I am not afraid for my skin. We are strong. Our car will speed past them proudly. They will move aside meekly. Everything will be all right. They are the minority. The operation will succeed and everything shall be registered legally in-our name…
But – this is not the end, this is the beginning of the story. The great quarrel with them is not ended, but merely begun. I am afraid for you, my daughter, because I fear that when you grow up, you will have to pay for all this. I do not know, how or when or with what, possibly, I hope, with money alone, but possibly with blood as you or your son go to war. Later or earlier, it is hard to tell. The East is asleep and wakes late, but suddenly. Someday, one way or another, it must harm us. This world knows about reparations. There are nations who must come some day, conscience dark and hands stained, to confess and pay. . . – There are ministers who must sign public agreements: ‘We have sinned, we are to blame and this is our expiation. . .’ We at least believe this. We are the people who gave birth to the idea that a nation’s fate is but the mirror of her justice, the justice by which she stands or falls…

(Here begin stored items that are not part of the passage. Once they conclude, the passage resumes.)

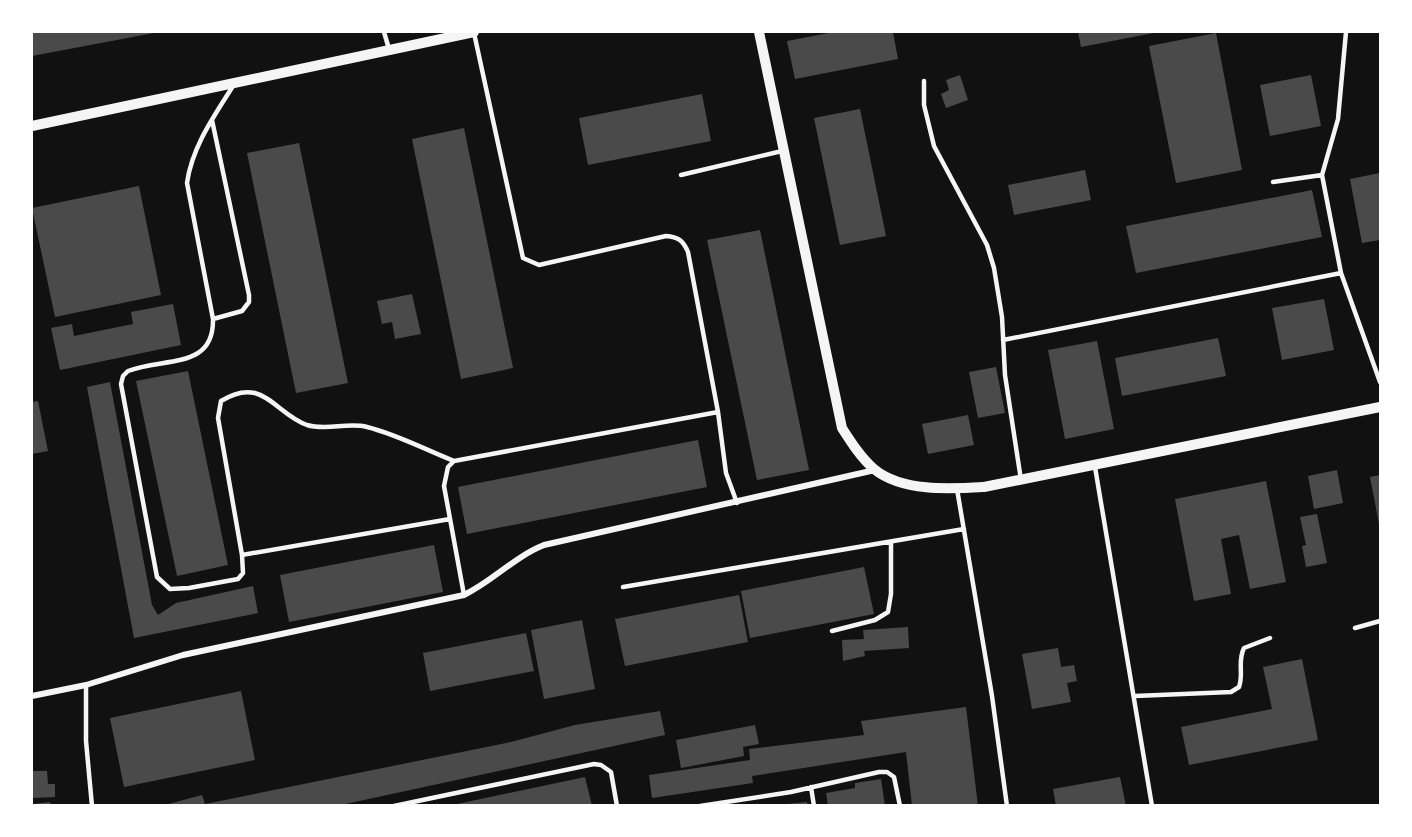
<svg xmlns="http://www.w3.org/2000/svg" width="1412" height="837" font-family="'Exo 2',sans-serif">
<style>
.building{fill:#4a4a4a}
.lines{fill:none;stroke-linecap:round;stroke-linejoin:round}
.service{stroke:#f5f5f5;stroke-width:4.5}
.minor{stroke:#f5f5f5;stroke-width:6}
.tertiary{stroke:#f5f5f5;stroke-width:10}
</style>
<rect width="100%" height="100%" fill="#111"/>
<!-- building -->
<path class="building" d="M32,32h121l1,1 -122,23z
M834,32h59l5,27 -103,20 -8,-38z
M1078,32h76v1l-73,14z
M1216,33l26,137 -66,13 -27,-137z
M960,75l8,25 -22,8 -5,-14 8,-4 -3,-10z
M1311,75l10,51 -51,10 -10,-51z
M702,94l9,47 -123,24 -9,-47z
M860,109l26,127 -46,9 -26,-127z
M464,128l49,240 -52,11 -49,-240z
M299,143l49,240 -52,10 -49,-240z
M1085,170l6,30 -77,15 -6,-30z
M1380,173v67l-18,3 -12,-64z
M139,186l22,109 -106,22 -23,-109z
M1312,190l10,47 -186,36 -10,-47z
M760,230l49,240 -52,10 -50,-240z
M412,294l9,40 -26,5 -3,-17 -10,2 -5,-23z
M1324,299l10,51 -52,10 -10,-52z
M173,304l8,41 -121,25 -9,-42 21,-4 2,12 59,-12 -2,-12z
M1218,338l8,38 -104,20 -7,-38z
M1097,341l17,88 -49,10 -17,-89z
M996,367l9,46 -27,5 -9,-46z
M188,371l40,194 -51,11 -41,-195z
M110,382l42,223 6,10 18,-12 77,-17 5,27 -124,25 -47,-251z
M38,401l10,50 -16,3v-52z
M968,415l6,30 -46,9 -6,-30z
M698,440l9,47 -240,47 -9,-47z
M1337,470l6,33 -29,6 -6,-33z
M1380,475v49h-1l-9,-47z
M1266,481l20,101 -36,7 -11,-54 -18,4 10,55 -37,7 -19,-102z
M1317,514l10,49 -21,4 -4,-21 4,-1 -6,-28z
M434,545l9,47 -154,30 -9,-47z
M864,567l10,47 -124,24 -9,-47z
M739,595l9,47 -123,24 -10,-47z
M582,620l13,69 -51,10 -13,-69z
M908,627l1,21 -45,3 1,5 -22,5 -1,-21 22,-1 -1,-9z
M526,633l8,38 -104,20 -7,-38z
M1058,648l3,19 13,-2 3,16 -10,2 4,19 -39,7 -10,-55z
M1302,659l16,81 -129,25 -8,-38 91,-18 -9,-42z
M241,691l14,69 -131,27 -14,-69z
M966,707l12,99h-66l-6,-54 -154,24 1,7 -101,15 -3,-23 101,-15 -1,-11 115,-14 -3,-14z
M660,711l5,24 -329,71h-175l41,-11 3,9 306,-62 64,-17z
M755,725l4,19 -16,3 1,9 -63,12 -5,-28z
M32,771h15l1,13h7v13l-23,1z
M585,777l7,29h-134l-1,-2z
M1120,777l6,29h-70l-3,-17z
M881,779l4,27h-57l-2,-13 29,-5v-5z
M50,802l1,4h-18v-2z
M807,802l1,4h-20l-1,-2z"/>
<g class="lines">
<!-- service -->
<path class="service" d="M384,32l5,17
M1346,32l-8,87 -16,56 19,98 39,109
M474,33l49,225 16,7 127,-29c12,1 17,4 22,16l30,160 8,61 11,30
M924,81v24l10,41 53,99 7,23 8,49 3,58 16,105
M233,86c-19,30 -41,61 -46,97l26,136c1,51 -49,38 -85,52l-5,5 -2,8 36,193 13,12 19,-1 49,-9 5,-6 -1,-18 208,-36
M212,120l37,175v7l-7,9 -29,8
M681,175l101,-24
M1273,182l49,-7
M1003,340l338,-67
M1095,467l57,339
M957,489l35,207 15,110
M242,555l-24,-137 3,-17c42,-26 53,12 86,24 19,6 41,-3 60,2 29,7 59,23 87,34
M623,587l341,-58
M464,595l-20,-109 4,-19 6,-6 264,-49
M1355,628l25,-7
M832,631l43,-11 13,-8 3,-18v-51
M86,685v56l6,65
M1135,696l96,-4 8,-5c5,-14 -2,-25 5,-39l26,-10
M811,787l3,19
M394,806l200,-42 7,1 10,7 6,34
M700,806l91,-14 88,-20h8l7,5 6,29"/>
<!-- minor -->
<path class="minor" d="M32,696l54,-11 97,-30 281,-60c29,-14 50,-38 80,-50l331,-75"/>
<!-- tertiary -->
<path class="tertiary" d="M759,32l83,396c9,14 19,30 32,41 28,23 76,20 110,18l396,-80
M32,126l442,-94"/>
</g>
<!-- border -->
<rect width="1412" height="837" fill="none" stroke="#ffffff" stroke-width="66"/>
</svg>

We know this is the test: our behaviour to a weak minority in its weakness. We have felt on our own flesh, for two thousand years, that is the mark of the maturity or rottenness of a state: whether she uses the power of her rule to steal the poor man’s lamb, or the stranger’s.
If we are called before the throne of History to answer for our behaviour to the neighbouring Arab countries, what shall we have to answer? If we are called to account for our reaction to the terrorists and the security measures, even if they are overdone, and for the military government and the travel restrictions, we shall have some kind of answer to give and we shall be able to stand up to the world with our heads high.
But if we are asked: “Did you, in all this wide country with her many deserts and her few Jewish farmers, did you have to make a mockery of all your oaths before yourselves and before the council of nations? Did you have to betray all the prophecies of your prophets who foresaw the return of the people to the land? Did you have to desecrate all law and all justice in order to steal a few thousand dunams from a handful of miserable Arab villagers… ?”
When we are asked that, we shall not be able to lift our heads.
Come, my daughter, to one of the farms on that stolen land. Come to the auditorium named in the memory of one of our first pioneers, who came to this people carrying the banner of the brotherhood of nations. In the evening they shall lecture there on a subject that is much more popular than the one your father chose today. They will tell of a brave author, who lifted his voice against the suppression of the Blacks by the Whites in his country – even though he himself is white. And they shall speak loftily against the thieves of natives’ lands in far off Africa…
And then stop listening to the lofty speeches and listen to the beloved land upon which those things are being said.
And you shall hear: our beloved country is crying, too.
And when you grow up, you will right the wrong and you will silence her cry.